Ses opposants de droite ont déclaré que la France avait été « humiliée » au Mali. Macron a nié que l’intervention de la France ait été vaine. “Que se serait-il passé en 2013 si la France n’avait pas choisi d’intervenir ? Vous auriez eu à coup sûr l’effondrement de l’État malien”, a-t-il déclaré, saluant la décision de son prédécesseur d’ordonner l’envoi de troupes. Environ 18 000 soldats de la paix des Nations unies resteront au Mali, l’un des déploiements de ce type les plus importants et les plus coûteux au monde.
Les forces de l’ONU et des centaines de membres des missions de formation EUTM et EUCAP de l’Union européenne ont compté sur les troupes françaises pour le soutien médical, aérien et d’urgence. Environ 300 soldats britanniques ont également été envoyés au Mali.

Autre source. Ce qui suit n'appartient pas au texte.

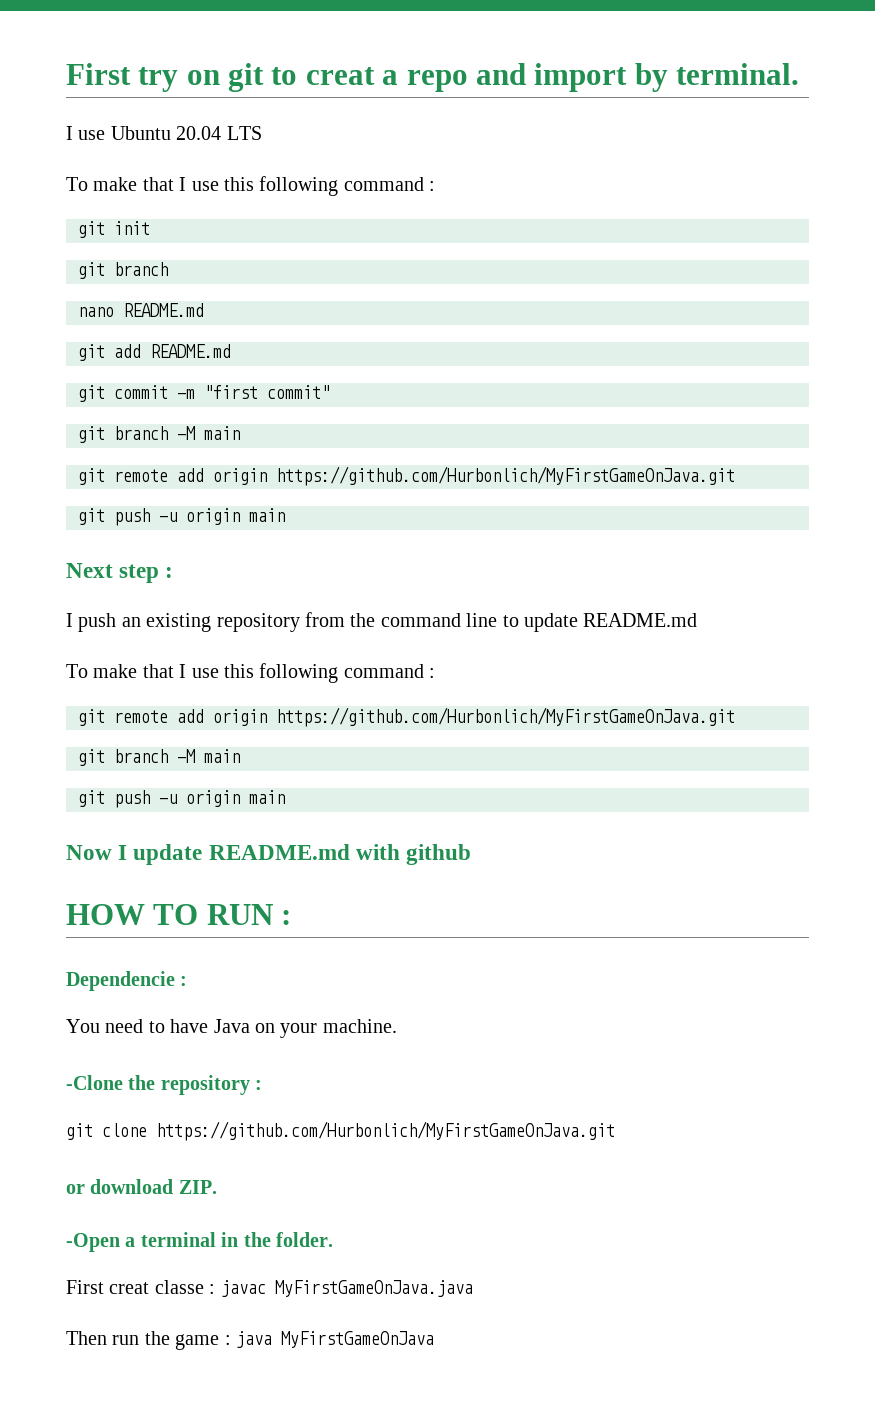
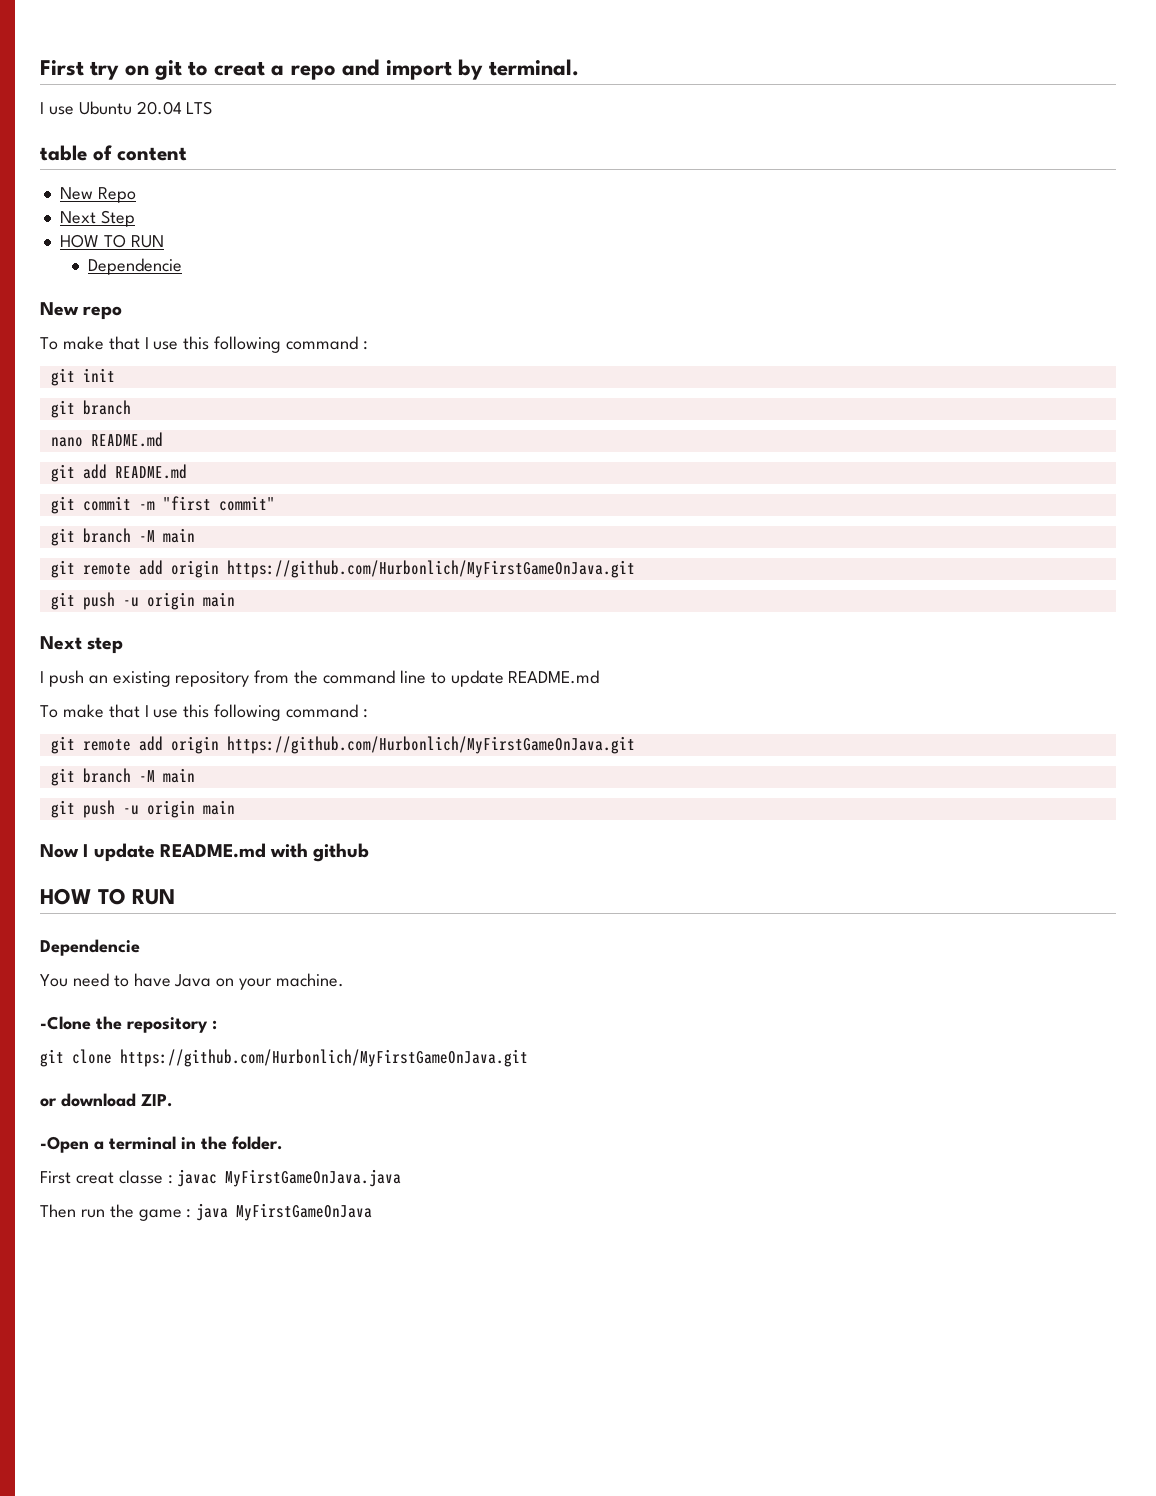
(262, 133) none -> [40,145,187,161] [59,187,136,203] [59,210,135,227] [59,234,164,248] [88,258,183,275] [40,302,123,320] // table of content // New Repo // Next Step // HOW TO RUN // Dependencie // New repo
[165,567,174,578] : -> (124, 645) none
[281,910,292,925] [66,971,188,991] : // Dependencie : -> [40,939,140,956] // Dependencie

Le porte-parole de l’armée française, Pascal Ianni, a déclaré que « Paris poursuivrait pour l’instant ce soutien tant que les autorités locales le permettraient ».
La déclaration des partenaires internationaux souligne qu’ils ont accepté de « poursuivre leur action commune contre le terrorisme » dans la région du Sahel, notamment au Niger et dans le Golfe de Guinée, suite à une « demande de leurs partenaires africains ». Les modalités de leur action commune doivent être définies d’ici juin 2022. Ils ont également indiqué qu’ « afin de contenir l’expansion géographique des actions des groupes armés terroristes vers le sud et l’ouest de la région, les partenaires internationaux indiquent leur volonté d’envisager activement d’étendre leur soutien aux pays voisins du Golfe de Guinée et de l’Afrique de l’Ouest, sur la base de leurs demandes ».
Le président sénégalais Macky Sall, également présent à la conférence de presse aux côtés de Macron, a déclaré aux journalistes qu’ils « comprennent cette décision » de se retirer du Mali et a salué l’annonce que certaines forces des partenaires internationaux seront redéployées dans la région. “La lutte contre le terrorisme en Afrique de l’Ouest ne saurait être la seule affaire des pays africains”, a-t-il déclaré. “Nous sommes heureux que l’engagement ait été renouvelé de rester dans la région et de réarticuler le dispositif”.